Dataset entries:
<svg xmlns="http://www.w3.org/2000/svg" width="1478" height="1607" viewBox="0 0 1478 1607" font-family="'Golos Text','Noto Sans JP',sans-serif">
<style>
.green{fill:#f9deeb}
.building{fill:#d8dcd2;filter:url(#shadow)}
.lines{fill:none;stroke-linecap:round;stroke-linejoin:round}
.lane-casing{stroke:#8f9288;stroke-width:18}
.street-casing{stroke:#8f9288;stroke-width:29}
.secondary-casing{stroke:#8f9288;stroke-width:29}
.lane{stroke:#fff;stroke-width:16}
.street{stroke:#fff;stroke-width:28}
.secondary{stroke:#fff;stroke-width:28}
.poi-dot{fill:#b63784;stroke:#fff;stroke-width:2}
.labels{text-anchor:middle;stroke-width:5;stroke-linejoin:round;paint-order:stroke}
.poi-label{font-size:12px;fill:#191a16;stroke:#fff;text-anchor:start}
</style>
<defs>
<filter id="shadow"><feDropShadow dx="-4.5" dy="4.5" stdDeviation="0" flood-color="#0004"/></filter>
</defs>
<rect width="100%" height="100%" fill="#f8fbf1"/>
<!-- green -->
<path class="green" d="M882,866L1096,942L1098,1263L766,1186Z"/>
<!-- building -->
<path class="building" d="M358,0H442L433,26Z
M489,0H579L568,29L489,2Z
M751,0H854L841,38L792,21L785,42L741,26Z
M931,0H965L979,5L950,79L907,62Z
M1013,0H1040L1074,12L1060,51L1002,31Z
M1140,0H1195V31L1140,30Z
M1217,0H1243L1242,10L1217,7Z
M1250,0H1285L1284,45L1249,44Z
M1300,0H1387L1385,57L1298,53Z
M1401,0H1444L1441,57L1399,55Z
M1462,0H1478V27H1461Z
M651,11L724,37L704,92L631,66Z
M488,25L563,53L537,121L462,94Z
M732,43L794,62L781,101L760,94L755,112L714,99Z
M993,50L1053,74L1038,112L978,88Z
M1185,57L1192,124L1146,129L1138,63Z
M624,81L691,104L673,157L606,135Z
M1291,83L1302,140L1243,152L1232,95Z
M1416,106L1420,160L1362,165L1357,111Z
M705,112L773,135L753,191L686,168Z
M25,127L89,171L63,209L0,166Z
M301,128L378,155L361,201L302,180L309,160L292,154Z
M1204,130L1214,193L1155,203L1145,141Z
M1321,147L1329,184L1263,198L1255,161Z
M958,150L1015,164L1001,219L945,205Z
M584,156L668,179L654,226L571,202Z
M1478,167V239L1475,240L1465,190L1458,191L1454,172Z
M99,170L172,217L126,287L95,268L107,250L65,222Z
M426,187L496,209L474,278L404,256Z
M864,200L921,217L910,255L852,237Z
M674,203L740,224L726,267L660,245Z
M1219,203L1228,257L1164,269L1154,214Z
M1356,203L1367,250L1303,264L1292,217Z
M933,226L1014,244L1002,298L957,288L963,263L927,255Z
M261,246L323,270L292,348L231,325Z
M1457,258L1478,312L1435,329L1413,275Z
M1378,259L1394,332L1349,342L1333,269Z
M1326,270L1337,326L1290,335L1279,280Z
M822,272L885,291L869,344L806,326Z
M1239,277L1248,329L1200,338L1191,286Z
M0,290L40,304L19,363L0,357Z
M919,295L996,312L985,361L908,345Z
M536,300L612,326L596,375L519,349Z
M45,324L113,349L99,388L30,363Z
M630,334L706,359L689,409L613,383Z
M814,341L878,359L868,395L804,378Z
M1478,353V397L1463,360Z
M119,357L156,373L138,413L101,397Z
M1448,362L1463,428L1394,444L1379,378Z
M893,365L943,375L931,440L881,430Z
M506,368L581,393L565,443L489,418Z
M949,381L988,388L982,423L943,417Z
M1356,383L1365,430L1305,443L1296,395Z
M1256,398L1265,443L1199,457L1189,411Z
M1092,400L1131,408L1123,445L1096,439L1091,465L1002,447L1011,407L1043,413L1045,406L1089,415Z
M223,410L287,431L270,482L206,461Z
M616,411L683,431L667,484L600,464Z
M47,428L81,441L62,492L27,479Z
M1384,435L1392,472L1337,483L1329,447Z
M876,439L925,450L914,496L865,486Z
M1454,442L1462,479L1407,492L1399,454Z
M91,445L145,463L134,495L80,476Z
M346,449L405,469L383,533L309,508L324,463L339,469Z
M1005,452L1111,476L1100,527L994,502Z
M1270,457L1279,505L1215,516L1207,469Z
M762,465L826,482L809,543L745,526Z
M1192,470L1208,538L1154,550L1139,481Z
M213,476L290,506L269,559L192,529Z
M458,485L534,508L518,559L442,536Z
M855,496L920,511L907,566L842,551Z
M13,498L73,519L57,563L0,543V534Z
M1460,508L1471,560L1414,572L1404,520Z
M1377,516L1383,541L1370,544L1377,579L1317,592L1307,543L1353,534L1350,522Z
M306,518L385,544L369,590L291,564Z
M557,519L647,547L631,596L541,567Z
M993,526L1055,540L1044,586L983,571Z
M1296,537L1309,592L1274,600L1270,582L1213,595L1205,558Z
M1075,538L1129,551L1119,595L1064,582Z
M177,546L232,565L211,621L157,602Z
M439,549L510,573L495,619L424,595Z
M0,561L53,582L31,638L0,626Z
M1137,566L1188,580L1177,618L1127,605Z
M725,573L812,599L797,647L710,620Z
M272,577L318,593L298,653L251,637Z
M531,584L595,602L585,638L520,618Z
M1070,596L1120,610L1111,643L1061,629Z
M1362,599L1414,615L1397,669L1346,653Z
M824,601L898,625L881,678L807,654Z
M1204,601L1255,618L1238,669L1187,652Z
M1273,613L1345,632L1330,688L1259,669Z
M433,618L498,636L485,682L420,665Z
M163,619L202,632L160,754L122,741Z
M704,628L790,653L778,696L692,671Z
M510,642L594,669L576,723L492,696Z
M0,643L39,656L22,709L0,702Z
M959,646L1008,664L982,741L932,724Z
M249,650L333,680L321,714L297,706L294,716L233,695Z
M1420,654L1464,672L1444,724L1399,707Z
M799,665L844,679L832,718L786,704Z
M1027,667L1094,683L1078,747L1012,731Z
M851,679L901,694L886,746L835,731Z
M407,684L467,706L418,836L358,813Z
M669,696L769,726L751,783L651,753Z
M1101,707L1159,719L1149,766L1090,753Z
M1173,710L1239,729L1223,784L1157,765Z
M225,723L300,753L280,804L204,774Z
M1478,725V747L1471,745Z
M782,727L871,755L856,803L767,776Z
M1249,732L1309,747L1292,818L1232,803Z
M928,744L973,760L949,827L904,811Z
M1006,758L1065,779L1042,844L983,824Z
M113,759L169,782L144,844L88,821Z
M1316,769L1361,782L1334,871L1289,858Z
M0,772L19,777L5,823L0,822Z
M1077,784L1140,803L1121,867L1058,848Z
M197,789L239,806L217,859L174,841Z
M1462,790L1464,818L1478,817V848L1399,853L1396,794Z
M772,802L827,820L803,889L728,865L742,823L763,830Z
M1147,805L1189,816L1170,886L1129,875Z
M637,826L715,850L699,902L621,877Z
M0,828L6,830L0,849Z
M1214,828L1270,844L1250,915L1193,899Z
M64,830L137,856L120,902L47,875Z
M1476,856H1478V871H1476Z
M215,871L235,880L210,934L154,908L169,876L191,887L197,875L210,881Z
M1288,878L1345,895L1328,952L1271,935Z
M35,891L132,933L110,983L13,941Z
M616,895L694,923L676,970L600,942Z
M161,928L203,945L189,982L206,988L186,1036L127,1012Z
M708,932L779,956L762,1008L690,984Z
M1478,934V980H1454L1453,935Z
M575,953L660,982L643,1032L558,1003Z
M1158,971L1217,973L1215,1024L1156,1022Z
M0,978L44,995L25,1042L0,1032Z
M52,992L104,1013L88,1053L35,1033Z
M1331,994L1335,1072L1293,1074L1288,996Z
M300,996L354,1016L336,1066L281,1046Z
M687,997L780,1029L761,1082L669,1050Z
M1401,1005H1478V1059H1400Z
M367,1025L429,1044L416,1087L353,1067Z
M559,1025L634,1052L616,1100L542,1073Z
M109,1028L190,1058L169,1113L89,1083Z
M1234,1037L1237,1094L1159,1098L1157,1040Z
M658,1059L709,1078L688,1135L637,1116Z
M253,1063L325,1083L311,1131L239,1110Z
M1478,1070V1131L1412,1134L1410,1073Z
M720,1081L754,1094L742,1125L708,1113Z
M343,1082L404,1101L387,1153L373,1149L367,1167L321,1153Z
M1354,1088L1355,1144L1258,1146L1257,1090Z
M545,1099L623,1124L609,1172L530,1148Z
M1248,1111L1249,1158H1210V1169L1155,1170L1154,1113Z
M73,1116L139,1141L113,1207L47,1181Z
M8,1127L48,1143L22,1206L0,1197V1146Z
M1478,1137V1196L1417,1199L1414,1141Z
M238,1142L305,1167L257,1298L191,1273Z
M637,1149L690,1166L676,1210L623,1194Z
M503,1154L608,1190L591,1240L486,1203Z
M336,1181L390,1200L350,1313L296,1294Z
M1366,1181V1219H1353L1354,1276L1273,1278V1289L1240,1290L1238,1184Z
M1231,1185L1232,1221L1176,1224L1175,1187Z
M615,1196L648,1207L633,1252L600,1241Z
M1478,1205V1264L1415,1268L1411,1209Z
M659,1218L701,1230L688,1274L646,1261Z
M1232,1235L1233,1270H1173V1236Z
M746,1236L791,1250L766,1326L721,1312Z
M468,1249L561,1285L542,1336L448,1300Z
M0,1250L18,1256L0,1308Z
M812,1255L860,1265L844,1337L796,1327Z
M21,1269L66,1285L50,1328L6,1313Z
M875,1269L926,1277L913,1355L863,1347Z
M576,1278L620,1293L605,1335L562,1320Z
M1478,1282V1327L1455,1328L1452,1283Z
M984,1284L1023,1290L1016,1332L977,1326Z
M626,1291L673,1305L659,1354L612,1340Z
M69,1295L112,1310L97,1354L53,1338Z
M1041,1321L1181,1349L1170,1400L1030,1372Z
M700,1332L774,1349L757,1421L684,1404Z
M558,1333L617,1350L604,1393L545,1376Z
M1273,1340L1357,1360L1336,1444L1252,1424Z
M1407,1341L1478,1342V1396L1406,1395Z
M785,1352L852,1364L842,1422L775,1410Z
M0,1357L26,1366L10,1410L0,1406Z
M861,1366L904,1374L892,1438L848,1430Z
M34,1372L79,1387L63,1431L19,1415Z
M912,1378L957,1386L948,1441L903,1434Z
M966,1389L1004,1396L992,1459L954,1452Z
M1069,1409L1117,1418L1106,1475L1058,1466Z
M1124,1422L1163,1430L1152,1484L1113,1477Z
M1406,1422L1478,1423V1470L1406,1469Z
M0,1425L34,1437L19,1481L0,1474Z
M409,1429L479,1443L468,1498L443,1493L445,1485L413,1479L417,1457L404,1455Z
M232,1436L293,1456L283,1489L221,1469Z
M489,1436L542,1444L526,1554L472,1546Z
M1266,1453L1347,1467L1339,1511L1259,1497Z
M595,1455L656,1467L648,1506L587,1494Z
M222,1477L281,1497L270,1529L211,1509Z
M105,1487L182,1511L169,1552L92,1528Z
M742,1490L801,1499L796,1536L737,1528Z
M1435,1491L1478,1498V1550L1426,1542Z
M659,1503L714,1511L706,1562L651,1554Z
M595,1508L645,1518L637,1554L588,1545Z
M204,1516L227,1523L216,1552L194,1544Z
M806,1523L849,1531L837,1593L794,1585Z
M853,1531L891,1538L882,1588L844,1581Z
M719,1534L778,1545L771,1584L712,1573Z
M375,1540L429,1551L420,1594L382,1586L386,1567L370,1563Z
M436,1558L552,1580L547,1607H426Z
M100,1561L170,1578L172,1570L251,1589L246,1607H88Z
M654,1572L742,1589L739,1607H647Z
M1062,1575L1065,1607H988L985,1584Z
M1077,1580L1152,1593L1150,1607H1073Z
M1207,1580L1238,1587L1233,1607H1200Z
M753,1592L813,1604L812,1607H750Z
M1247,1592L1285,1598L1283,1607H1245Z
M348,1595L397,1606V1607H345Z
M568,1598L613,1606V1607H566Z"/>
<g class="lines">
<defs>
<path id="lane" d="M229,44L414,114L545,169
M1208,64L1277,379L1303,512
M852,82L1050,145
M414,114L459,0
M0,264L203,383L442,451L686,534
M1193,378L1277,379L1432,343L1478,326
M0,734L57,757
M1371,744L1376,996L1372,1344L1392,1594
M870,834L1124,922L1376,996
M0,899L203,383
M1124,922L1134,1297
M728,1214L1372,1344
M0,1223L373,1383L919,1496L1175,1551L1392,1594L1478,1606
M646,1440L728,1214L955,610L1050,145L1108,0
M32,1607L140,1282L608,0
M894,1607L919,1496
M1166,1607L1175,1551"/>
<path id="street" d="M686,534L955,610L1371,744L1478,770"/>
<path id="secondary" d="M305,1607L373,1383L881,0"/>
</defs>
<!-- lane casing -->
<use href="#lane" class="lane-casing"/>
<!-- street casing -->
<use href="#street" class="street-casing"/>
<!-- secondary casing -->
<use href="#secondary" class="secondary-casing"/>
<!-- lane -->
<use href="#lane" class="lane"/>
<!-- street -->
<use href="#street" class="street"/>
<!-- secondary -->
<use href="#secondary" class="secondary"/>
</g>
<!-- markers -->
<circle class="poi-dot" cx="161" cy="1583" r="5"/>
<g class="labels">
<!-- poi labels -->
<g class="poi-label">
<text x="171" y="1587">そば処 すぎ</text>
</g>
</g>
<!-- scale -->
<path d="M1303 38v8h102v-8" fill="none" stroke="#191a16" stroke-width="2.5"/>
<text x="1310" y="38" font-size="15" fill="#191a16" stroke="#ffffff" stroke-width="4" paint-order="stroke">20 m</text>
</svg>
--
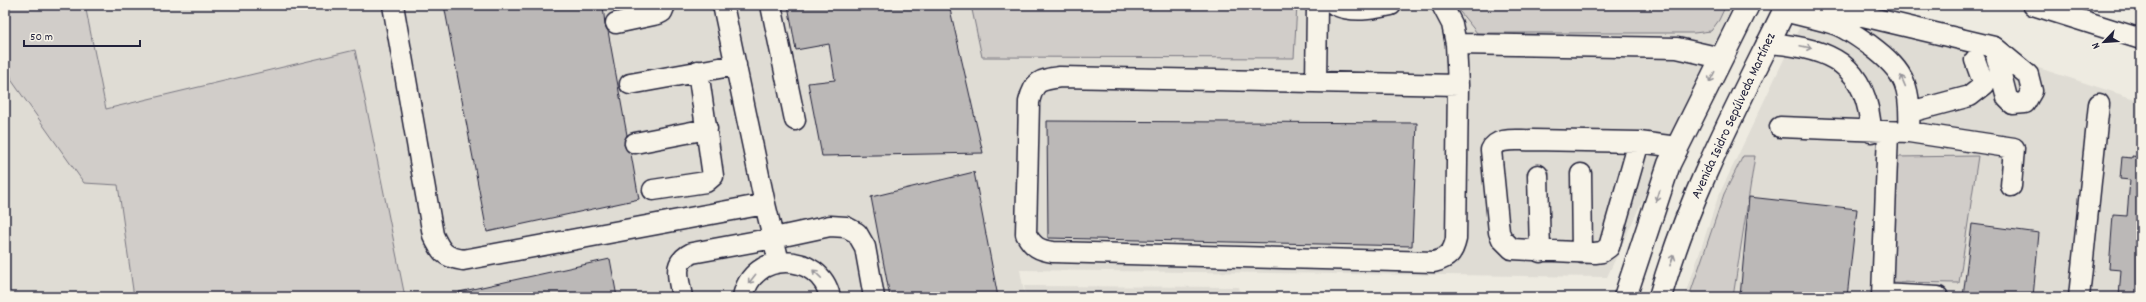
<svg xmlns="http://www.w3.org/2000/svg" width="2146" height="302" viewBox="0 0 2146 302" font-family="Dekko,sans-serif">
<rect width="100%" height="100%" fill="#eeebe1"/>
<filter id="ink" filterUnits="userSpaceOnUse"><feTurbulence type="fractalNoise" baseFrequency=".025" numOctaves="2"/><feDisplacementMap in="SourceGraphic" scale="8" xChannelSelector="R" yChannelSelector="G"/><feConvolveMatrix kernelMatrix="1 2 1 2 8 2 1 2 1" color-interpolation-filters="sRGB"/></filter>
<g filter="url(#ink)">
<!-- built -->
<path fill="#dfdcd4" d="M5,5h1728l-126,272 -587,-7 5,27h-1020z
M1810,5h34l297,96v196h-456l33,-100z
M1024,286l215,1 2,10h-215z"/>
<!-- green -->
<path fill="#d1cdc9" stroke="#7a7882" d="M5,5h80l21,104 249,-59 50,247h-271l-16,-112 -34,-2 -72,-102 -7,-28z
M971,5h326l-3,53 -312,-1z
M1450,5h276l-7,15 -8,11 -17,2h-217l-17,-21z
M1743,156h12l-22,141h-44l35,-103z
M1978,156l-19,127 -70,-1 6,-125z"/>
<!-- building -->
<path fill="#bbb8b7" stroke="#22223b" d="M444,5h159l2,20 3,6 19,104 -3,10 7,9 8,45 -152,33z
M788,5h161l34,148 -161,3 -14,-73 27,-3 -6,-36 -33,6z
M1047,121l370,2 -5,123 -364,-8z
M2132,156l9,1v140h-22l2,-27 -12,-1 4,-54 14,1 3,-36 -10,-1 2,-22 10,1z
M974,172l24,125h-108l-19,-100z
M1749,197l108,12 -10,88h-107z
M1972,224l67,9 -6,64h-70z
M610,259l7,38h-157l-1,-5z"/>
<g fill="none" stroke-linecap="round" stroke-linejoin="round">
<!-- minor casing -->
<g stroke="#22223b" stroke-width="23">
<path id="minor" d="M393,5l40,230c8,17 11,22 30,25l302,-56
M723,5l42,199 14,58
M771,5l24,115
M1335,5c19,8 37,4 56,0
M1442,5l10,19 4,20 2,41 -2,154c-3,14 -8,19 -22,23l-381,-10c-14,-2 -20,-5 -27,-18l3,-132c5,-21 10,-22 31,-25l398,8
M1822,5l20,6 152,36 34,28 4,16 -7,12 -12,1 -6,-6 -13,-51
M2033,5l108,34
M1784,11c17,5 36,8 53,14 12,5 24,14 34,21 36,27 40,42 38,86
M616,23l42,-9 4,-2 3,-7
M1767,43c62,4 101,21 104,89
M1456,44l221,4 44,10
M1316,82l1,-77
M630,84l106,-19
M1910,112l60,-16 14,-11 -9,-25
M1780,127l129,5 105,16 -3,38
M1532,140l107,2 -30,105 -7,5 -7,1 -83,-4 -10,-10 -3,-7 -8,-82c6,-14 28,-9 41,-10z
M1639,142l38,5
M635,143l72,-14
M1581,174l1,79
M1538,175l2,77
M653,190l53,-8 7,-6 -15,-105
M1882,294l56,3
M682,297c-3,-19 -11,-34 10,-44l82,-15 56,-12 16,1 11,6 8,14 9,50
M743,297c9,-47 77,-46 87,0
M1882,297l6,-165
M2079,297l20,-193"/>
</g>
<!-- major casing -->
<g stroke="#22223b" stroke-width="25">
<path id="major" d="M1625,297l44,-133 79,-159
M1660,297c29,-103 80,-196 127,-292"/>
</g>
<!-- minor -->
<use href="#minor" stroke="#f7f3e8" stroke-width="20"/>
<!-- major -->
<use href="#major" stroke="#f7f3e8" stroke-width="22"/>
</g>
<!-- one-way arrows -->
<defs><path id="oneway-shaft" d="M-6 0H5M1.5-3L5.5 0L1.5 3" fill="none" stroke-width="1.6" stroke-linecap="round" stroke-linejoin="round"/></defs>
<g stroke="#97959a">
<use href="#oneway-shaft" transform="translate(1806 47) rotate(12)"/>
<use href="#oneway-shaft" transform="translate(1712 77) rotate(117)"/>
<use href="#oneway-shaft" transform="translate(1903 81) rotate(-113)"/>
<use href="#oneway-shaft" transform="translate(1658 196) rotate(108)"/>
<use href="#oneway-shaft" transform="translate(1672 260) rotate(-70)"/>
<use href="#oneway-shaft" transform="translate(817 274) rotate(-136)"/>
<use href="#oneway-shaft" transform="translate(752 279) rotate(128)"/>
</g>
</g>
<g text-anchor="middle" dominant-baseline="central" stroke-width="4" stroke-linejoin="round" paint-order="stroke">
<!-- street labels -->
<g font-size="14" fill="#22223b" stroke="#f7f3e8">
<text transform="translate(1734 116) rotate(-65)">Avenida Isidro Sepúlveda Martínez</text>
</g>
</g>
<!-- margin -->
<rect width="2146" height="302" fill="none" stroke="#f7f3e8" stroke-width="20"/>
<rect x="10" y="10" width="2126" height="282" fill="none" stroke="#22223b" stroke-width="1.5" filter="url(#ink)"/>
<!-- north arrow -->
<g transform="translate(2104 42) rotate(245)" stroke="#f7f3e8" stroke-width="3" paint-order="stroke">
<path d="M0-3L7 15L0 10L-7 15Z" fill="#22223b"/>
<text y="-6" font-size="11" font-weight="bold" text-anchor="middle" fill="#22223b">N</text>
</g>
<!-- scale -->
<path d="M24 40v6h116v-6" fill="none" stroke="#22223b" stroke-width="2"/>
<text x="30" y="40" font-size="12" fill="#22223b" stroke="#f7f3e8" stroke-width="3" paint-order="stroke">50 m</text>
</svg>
...
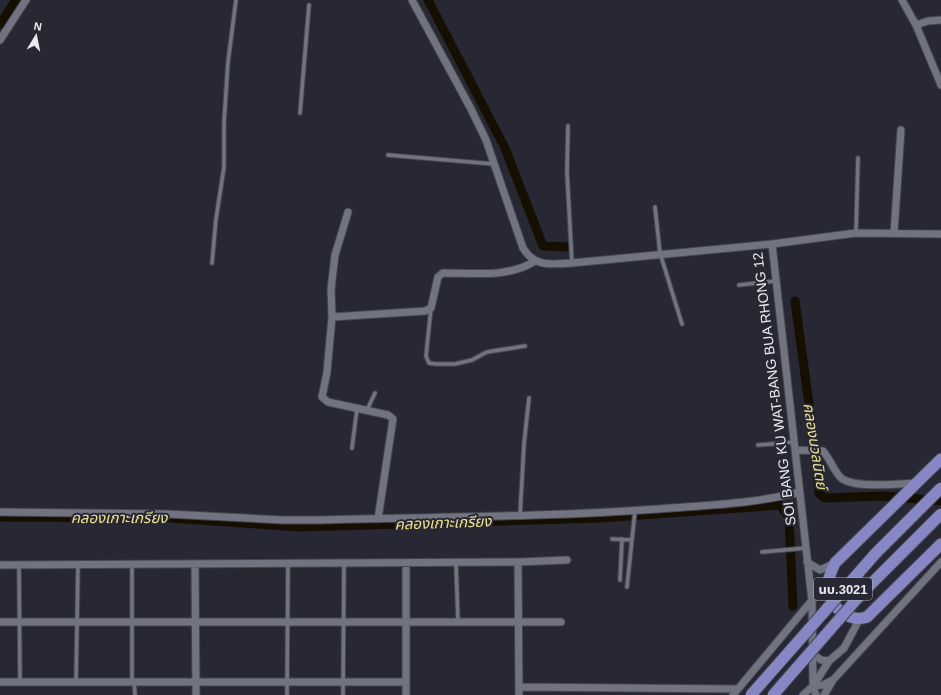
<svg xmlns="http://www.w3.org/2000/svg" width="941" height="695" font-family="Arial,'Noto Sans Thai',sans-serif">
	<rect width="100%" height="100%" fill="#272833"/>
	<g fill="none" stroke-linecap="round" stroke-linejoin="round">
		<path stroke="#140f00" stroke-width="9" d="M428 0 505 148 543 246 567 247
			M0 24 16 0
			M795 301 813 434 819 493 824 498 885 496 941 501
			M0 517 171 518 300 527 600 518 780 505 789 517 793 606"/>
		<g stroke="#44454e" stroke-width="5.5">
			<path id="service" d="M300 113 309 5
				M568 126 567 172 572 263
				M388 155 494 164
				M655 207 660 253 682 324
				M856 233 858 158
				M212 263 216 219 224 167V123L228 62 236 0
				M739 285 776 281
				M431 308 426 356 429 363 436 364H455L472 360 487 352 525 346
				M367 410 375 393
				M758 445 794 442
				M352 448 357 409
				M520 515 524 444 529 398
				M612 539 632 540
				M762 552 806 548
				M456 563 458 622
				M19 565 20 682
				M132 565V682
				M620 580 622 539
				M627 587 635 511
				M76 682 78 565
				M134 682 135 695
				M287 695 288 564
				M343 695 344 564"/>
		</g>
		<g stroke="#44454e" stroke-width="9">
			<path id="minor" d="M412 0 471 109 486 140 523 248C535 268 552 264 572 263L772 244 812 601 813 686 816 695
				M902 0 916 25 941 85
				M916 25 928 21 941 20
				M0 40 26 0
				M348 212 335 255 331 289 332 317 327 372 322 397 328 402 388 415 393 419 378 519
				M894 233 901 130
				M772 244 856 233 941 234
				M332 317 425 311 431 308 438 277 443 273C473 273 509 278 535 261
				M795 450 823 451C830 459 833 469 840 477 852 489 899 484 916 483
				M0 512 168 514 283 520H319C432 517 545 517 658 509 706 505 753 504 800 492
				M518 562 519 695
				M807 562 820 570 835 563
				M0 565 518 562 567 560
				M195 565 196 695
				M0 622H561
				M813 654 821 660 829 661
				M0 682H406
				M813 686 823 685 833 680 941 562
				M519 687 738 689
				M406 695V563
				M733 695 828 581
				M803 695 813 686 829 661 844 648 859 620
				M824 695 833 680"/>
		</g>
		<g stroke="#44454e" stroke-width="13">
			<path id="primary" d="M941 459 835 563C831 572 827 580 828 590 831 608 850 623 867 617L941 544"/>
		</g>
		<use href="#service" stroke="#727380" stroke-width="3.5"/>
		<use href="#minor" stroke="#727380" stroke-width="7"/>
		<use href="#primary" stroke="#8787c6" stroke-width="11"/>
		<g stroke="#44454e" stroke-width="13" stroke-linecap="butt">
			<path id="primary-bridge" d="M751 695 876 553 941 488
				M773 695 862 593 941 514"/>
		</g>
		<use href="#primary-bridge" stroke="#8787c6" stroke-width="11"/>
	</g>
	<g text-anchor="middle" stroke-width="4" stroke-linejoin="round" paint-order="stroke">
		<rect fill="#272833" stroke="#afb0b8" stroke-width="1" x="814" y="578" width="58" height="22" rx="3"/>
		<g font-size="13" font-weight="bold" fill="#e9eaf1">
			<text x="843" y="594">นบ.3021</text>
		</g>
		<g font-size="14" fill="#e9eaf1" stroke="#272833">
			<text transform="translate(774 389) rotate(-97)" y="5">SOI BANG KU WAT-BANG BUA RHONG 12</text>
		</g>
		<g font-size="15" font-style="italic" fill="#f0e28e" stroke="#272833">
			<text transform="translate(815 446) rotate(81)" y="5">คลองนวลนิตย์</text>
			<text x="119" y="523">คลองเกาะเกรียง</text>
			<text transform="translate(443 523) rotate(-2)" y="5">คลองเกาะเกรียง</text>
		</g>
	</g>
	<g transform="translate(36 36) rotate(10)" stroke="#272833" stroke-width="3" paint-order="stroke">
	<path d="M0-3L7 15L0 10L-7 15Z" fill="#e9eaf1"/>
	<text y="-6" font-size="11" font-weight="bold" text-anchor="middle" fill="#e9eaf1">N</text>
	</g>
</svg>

Task description — Please report every line in the entries above that holds the string "labels".

Answer to this problem —
.labels{text-anchor:middle;stroke-width:5;stroke-linejoin:round;paint-order:stroke}
<g class="labels">
<!-- poi labels -->
<!-- street labels -->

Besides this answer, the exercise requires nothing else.